Payment v. Murphy

141 Mich. 626 | Mich. | 1905

Hooker, J.

The premises in controversy consist of a city lot, known as lot 48 of the Riopelle farm, in Detroit, and valuable buildings thereon. They were inherited by the complainant’s mother-in-law from her father, at an early day, and through her death were inherited by her children, the complainant’s husband, Richard C. Payment, and his two brothers, Clovis and Alfred. As early as 1862 their father, Michael G. Payment, was their guardian, and on July 21, 1862, he sold the premises, under an order made by the probate court of the county of Chippewa, to Dominique Riopelle, the highest bidder, for $3,200 cash. This sale was duly confirmed, and the guardian conveyed the premises by deed, August 2, 1862. Before this time Richard had reached his majority. Riopelle took immediate possession, and he and those claiming through him have had exclusive possession under claim of title from that time to the time this suit was commenced, at which time Murphy was in possession. He has since died, and the suit is now defended by his executors. There was a continuous possession for 42 years and upwards.
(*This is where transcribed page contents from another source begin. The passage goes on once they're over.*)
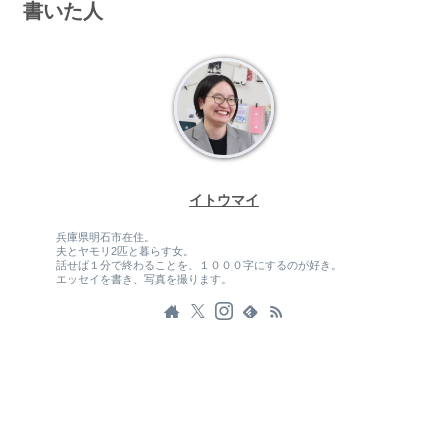
書いた人
イトウマイ
兵庫県明石市在住。
夫とヤモリ2匹と暮らす女。
話せば１分で終わることを、１０００字にするのが好き。
エッセイを書き、写真を撮ります。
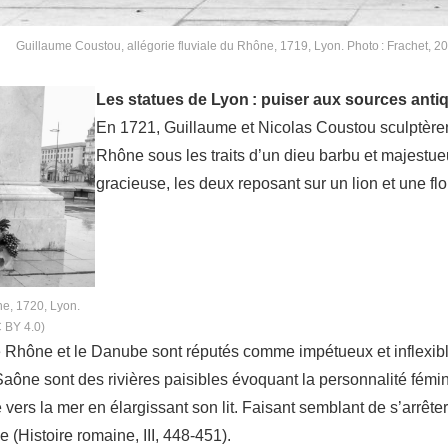
Guillaume Coustou, allégorie fluviale du Rhône, 1719, Lyon. Photo : Frachet, 2
Les statues de Lyon : puiser aux sources anti
En 1721, Guillaume et Nicolas Coustou sculptèrent
Rhône sous les traits d’un dieu barbu et majestu
gracieuse, les deux reposant sur un lion et une flo
ne, 1720, Lyon.
 BY 4.0)
 le Rhône et le Danube sont réputés comme impétueux et inflexib
a Saône sont des rivières paisibles évoquant la personnalité fém
vers la mer en élargissant son lit. Faisant semblant de s’arrêter
 (Histoire romaine, III, 448-451).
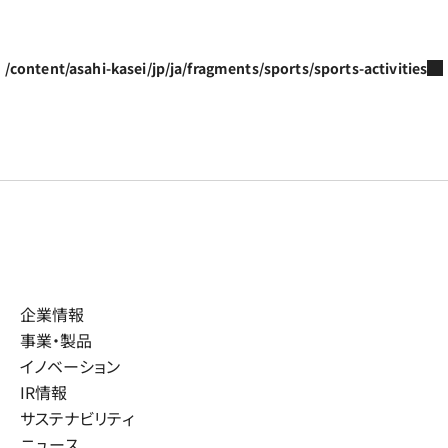
/content/asahi-kasei/jp/ja/fragments/sports/sports-activities
企業情報
事業・製品
イノベーション
IR情報
サステナビリティ
ニュース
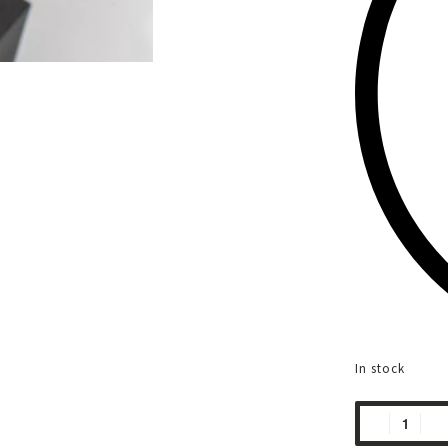
In stock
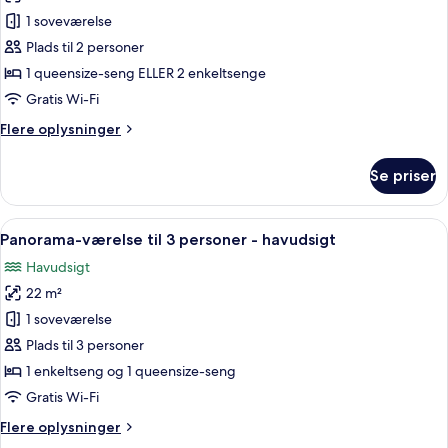
Superior-
1 soveværelse
dobbeltværelse
Plads til 2 personer
-
1 queensize-seng ELLER 2 enkeltsenge
havudsigt
Gratis Wi-Fi
Flere
Flere oplysninger
oplysninger
om
Se priser
Superior-
dobbeltværelse
-
Indlæs
Et soveværelse med seng, skrivebord, s
5
havudsigt
Panorama-værelse til 3 personer - havudsigt
alle
Havudsigt
billeder
22 m²
af
Panorama-
1 soveværelse
værelse
Plads til 3 personer
til
1 enkeltseng og 1 queensize-seng
3
Gratis Wi-Fi
personer
Flere
Flere oplysninger
-
oplysninger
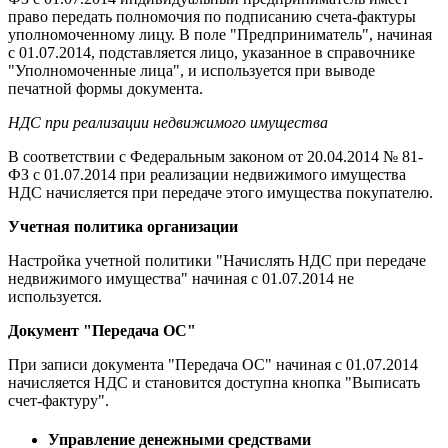
право передать полномочия по подписанию счета-фактуры
уполномоченному лицу. В поле "Предприниматель", начиная
с 01.07.2014, подставляется лицо, указанное в справочнике
"Уполномоченные лица", и используется при выводе
печатной формы документа.
НДС при реализации недвижимого имущества
В соответствии с Федеральным законом от 20.04.2014 № 81-
ФЗ с 01.07.2014 при реализации недвижимого имущества
НДС начисляется при передаче этого имущества покупателю.
Учетная политика организации
Настройка учетной политики "Начислять НДС при передаче
недвижимого имущества" начиная с 01.07.2014 не
используется.
Документ "Передача ОС"
При записи документа "Передача ОС" начиная с 01.07.2014
начисляется НДС и становится доступна кнопка "Выписать
счет-фактуру".
Управление денежными средствами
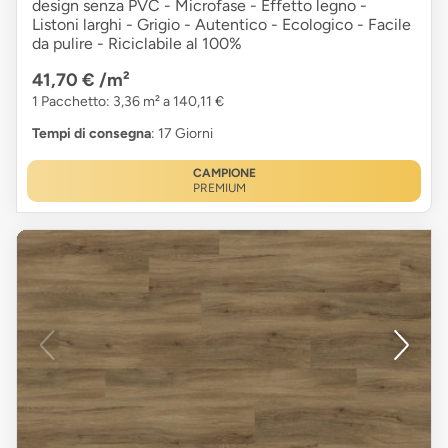
design senza PVC - Microfase - Effetto legno -
Listoni larghi - Grigio - Autentico - Ecologico - Facile
da pulire - Riciclabile al 100%
41,70 €
/m²
1 Pacchetto: 3,36 m² a 140,11 €
Tempi di consegna
: 17 Giorni
CAMPIONE
PREMIUM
Defendant introduced the record of a quitclaim deed of the premises from Richard G. Payment to Dominique Riopelle, dated and recorded on March 1, 1864. The complainant claims title through a deed from Richard C. Payment, dated May 9, 1900. Richard C. Payment testified that he never executed the alleged deed to Riopelle. Under this state of the title the complainant filed a bill for partition, claiming to be a tenant in common with Murphy. The learned circuit judge found that complainant was not entitled to relief, and, in accordance with the prayer of the cross-bill, made a decree dismissing complainant’s bill and quieting defendant’s title. The facts justify his action. If it were true that Richard’s title was never lawfully conveyed, the oc*628cupáncy was nevertheless adverse. Riopelle and his grantees never admitted a tenancy in common, and entered and occupied under a conveyance inconsistent with the claim of only a two-thirds interest. Their occupancy being adverse, the statute of limitation has run, as under such a possession it may do, even against common owners of the title. 1 Am. & Eng. Enc. Law (1st Ed.), p. 232; 1 Cyc. p. 1072; Blackwood v. Van Vleit, 30 Mich. 118; Campau v. Dubois, 39 Mich. 274; Sands v. Davis, 40 Mich. 14; Watkins v. Green, 101 Mich. 493; Fuller v. Swensberg, 106 Mich. 317; La Fountain v. Dee, 110 Mich. 347; Weshgyl v. Schick, 113 Mich. 22.

The decree is affirmed, with costs.

Moore, C. J., and Grant, Blair, and Montgomery, JJ., concurred.